## EXERCISE DETAILS
Gather every line in the records below that contains the word "order", matching its case exactly.

::::::::

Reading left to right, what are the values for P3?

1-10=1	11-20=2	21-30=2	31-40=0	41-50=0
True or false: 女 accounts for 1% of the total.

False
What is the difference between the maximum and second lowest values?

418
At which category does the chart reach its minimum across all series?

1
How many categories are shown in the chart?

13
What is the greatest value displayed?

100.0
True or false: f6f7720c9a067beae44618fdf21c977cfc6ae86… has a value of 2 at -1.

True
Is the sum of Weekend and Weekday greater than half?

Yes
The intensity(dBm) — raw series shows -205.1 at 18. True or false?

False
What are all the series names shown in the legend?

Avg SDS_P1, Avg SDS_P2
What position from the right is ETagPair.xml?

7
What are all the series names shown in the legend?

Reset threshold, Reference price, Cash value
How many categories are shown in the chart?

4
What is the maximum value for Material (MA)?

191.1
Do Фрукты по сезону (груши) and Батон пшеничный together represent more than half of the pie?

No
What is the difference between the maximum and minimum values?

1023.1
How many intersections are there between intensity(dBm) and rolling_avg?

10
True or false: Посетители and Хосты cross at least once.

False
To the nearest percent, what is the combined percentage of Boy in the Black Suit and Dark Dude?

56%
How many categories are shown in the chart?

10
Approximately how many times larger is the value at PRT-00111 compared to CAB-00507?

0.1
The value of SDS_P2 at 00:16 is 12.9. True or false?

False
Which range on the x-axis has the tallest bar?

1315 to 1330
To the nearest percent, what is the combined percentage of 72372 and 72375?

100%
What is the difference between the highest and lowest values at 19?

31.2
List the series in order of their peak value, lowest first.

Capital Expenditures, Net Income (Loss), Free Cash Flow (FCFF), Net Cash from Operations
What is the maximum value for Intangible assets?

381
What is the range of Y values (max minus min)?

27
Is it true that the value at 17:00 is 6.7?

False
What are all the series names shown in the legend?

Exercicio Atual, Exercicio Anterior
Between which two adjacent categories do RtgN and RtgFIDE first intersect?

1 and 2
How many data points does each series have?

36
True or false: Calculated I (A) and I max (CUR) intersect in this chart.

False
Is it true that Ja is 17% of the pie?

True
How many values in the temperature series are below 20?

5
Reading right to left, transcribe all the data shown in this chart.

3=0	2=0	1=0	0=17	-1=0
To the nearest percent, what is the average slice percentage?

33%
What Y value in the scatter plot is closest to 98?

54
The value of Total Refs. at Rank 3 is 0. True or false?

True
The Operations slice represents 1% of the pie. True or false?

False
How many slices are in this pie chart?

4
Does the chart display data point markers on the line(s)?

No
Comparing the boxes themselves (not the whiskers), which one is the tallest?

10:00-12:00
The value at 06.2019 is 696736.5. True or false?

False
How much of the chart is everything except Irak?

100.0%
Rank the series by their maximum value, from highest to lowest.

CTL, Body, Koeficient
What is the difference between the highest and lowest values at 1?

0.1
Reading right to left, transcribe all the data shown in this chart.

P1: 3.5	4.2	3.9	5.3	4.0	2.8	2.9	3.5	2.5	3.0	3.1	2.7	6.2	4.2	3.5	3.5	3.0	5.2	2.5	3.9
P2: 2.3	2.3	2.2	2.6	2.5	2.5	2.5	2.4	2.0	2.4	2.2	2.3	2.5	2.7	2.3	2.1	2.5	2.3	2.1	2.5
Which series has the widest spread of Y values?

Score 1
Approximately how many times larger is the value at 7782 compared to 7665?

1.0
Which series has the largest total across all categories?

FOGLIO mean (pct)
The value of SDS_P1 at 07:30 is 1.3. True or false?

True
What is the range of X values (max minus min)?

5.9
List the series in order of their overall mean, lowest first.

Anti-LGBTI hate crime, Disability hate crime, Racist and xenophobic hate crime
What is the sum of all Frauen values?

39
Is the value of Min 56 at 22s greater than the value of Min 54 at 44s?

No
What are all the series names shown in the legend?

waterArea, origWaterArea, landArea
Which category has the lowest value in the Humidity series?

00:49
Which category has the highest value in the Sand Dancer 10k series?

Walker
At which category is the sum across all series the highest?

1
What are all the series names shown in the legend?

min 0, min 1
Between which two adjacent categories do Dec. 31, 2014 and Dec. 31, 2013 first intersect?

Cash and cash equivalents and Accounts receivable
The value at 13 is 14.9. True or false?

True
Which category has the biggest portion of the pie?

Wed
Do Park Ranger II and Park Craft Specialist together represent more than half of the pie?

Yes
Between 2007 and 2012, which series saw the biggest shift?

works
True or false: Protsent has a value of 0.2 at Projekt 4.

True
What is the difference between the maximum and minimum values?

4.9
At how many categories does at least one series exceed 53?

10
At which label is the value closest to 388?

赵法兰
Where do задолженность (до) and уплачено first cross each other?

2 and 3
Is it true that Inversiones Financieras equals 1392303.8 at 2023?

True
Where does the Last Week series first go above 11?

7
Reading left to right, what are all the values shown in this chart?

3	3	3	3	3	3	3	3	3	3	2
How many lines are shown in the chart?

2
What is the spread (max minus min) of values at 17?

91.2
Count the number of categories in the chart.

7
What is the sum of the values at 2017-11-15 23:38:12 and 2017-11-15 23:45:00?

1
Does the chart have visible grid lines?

::::::::

## WRITTEN SOLUTION
List the series in order of their peak value, lowest first.
List the series in order of their overall mean, lowest first.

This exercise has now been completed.